Sarid’s first wedding was a bit of a challenge because everyone involved in this unorganized “shaadi-business” was so comfortable with what they were already doing. “All I would see is a standard phool wala, who would put some phool ki ladi (strings of flowers).

“So I asked ‘why aren’t we doing cut flowers, more Japanese style’. The florist was scratching his head, everyone was saying ‘what the hell is going on here’,” she recollects. She didn’t do much in that wedding, she says. She just took cane baskets with flowers, painted them white and hung them down from the ceiling.

That was 1992, a year after liberalization. The choices were growing for Indians, and Sarid wanted to know what was happening in the world of weddings. “Since there was no Internet, the only way to do was to go out there physically — to travel,” she says.

But travelling abroad wasn’t easy. Air tickets were expensive. Sarid’s father was in the army, and travelling abroad wasn’t something he could afford.

So in December 1992, Sarid quit her job and joined Cathay Pacific Airways as an airline crew. This meant travel—lots of it and for free. In the meantime she had joined a distance learning course in wedding management taught from Salzburg, Austria.

Back home, she had already set up her company in 1992. Her first cheque in the 1990s was somewhere around  1.5 lakh, which was “huge”, she says.

Still, it was mostly the wealthy, influential, high-profile people who sought her services.

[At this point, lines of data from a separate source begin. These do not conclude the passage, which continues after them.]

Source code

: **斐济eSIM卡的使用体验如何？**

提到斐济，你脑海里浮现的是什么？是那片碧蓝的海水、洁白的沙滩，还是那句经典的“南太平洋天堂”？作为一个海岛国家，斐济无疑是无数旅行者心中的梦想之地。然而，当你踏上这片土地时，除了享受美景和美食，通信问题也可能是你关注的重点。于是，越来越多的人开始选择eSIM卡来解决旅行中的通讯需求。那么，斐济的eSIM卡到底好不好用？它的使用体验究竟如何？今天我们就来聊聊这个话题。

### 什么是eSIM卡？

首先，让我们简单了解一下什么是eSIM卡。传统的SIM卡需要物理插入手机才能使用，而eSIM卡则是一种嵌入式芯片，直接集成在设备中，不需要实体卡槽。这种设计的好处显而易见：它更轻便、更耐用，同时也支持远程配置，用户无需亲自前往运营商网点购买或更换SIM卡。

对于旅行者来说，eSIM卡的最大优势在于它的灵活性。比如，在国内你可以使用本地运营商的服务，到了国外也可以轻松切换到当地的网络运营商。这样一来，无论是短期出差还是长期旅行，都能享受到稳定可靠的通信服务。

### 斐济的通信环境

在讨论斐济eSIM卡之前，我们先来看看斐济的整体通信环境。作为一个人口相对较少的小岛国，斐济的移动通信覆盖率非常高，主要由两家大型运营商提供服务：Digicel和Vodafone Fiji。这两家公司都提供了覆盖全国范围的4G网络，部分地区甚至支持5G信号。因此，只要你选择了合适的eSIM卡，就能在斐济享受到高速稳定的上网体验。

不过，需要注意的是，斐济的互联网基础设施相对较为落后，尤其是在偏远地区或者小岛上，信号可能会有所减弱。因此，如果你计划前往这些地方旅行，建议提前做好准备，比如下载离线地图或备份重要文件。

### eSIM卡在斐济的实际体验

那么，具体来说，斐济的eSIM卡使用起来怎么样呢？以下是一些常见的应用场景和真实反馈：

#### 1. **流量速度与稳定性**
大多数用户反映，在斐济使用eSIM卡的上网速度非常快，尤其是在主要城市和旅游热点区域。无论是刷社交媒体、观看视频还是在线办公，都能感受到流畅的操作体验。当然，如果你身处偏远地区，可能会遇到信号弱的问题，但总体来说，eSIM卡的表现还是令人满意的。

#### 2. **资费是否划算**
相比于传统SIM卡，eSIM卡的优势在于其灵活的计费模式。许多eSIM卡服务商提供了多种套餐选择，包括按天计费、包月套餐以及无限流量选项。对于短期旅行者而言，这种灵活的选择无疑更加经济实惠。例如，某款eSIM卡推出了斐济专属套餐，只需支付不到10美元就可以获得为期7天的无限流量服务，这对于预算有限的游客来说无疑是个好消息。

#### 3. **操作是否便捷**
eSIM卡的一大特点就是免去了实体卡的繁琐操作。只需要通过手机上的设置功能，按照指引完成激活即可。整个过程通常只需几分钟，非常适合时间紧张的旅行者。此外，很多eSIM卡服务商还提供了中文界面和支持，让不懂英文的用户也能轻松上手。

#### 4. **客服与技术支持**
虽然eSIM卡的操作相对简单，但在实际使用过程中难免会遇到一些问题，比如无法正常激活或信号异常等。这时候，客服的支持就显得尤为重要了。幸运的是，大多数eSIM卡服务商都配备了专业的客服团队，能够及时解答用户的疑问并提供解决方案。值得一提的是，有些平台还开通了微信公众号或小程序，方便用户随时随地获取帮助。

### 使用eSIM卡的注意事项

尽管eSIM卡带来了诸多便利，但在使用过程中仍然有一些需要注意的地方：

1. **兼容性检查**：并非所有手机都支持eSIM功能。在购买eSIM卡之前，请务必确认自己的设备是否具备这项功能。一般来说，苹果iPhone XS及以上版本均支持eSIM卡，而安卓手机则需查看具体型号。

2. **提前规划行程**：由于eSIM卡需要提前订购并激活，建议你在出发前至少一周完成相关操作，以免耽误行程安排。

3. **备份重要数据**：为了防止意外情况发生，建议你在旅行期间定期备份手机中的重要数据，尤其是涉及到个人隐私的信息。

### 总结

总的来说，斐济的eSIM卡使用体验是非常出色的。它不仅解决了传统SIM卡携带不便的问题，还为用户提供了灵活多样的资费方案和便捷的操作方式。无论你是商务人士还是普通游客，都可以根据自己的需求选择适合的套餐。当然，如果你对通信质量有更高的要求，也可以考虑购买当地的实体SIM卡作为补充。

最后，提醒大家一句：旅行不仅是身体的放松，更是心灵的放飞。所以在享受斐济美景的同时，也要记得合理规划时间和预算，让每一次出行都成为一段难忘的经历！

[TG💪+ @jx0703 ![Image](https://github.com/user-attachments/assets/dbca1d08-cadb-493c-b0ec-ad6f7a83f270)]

That started changing around early 2000 with the arrival of the new rich.

“Public farmhouses started coming up, common garden areas in communities became available for weddings, community centres opened up and even the middle classes started looking for planners.”

Sarid has created a Paris in a farmhouse, flown in a BMW sports car, and had choppers land for a girl’s 18th birthday.

“Someone who had sold a large piece of land to a builder became the new rich,” says Sarid.

“And what the new rich would do would filter down.

“Most of the new rich had not really travelled. For them, the theme would be red-and-white. For the old money, it would be, let’s say, the Garden of Eden.”

This is the 28th part in a series marking the 25th anniversary of India’s liberalization.